» Testo estratto
Paolo Bertoncini
Milano, gennaio, un lunedì mattina

Il cervello s'illude di non esser qui, di stare ancora a letto a godersi il caldo tepore delle coperte. Centinaia di volti incrociano il nostro sguardo, smarriti, persi nella luce del giorno che nasce, il sole di un dannato lunedì mattina. tre teste, sei piedi, camminiamo come automi urtandoci e spingendoci, inciampando, guardando le ragazze per strada e ridendo di incredibili stupidaggini. I Pensieri vorticano sulle consegne, sulle tempistiche, sui progetti e le illustrazioni che stiamo seguendo... tanto lavoro, poco tempo. Non dobbiamo nemmeno ordinare, ci guardano ed ecco tre caffè fumanti pronti. Neanche fosse stata vodka, un sorso e via, tintinnio di monete e siamo già per strada, di ritorno, il pensiero proiettato alle cose da fare, ancora intorpidito e con una leggera scottatura in gola, una scottatura che ci dona un senso di calore. Le chiavi nella toppa e si prende posto al computer, mentre nella testa ci si chiede quando porteranno le ricariche per la macchina del caffè dell'ufficio. Oggi? Forse domani...
Chiara Ianni
Milano, ottobre, una mattina come tante

La sala d’attesa continuava a riempirsi, sentivo mancarmi l’aria. Un pincher impazzito abbaiava rabbioso e apparentemente senza motivo.
Il vociare delle persone si mischiava agli annunci dell’altoparlante, i treni in arrivo fischiavano sui binari, mi aspettavo quasi di sentire gli sbuffi delle locomotive di un tempo passato.
Mi sentivo fuori luogo in mezzo a tanta gente che stava per partire, io non andavo da nessuna parte. Aspettavo qualcuno che sarebbe rientrato nella mia vita ma non ero certa neppure di quello. Farla rientrare significava cambiare tutto, stravolgere l’intero corso della mia esistenza, ammesso che fino a quel momento ne avesse avuto uno.
Datemi tempo per pensare, datemi tempo avrei voluto urlare a quella gente. Che cosa sta succedendo?
L’avevo voluto quel momento, con tutte le forze, l’avevo sognato ogni notte fin dall’infanzia, avevo pregato un dio nel quale ormai non credevo più per farmi riavere mia madre, quella vera, per averla accanto.
Mi alzai di scatto, non potevo rimanere in quella sala d’attesa un minuto di più. All’arrivo del suo treno mancava ancora un’ora, perché ero arrivata così presto? M’infilai di corsa nel bar della stazione, forse lì avrei trovato riparo dalle voci che si agitavano dentro e fuori dalla mia testa.

» Dati registrati
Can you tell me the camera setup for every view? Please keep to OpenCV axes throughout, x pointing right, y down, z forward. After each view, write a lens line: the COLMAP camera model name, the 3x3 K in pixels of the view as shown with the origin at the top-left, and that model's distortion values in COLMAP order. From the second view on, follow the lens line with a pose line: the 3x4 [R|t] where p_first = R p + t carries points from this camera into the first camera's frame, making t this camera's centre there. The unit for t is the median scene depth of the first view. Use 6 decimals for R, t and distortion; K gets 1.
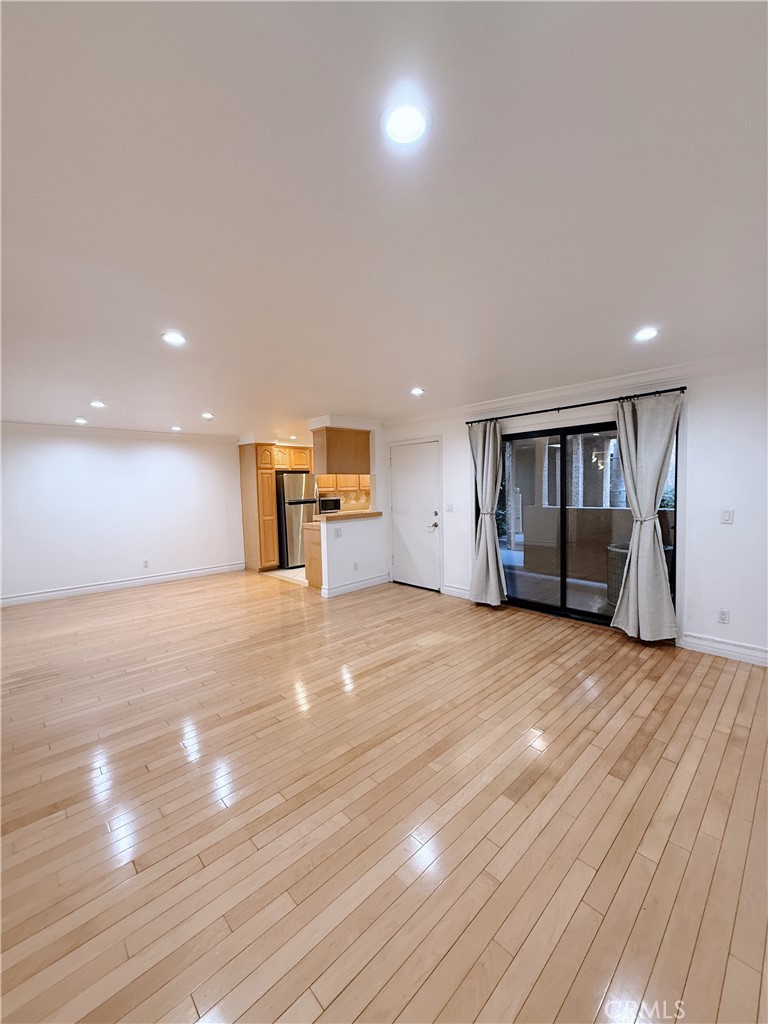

» Dettagli del problema
Nel brano di Chiara Ianni del testo estratto, quanto tempo mancava all'arrivo del treno quando la narratrice si alza dalla sala d'attesa?

» La tua soluzione
Mancava ancora un'ora.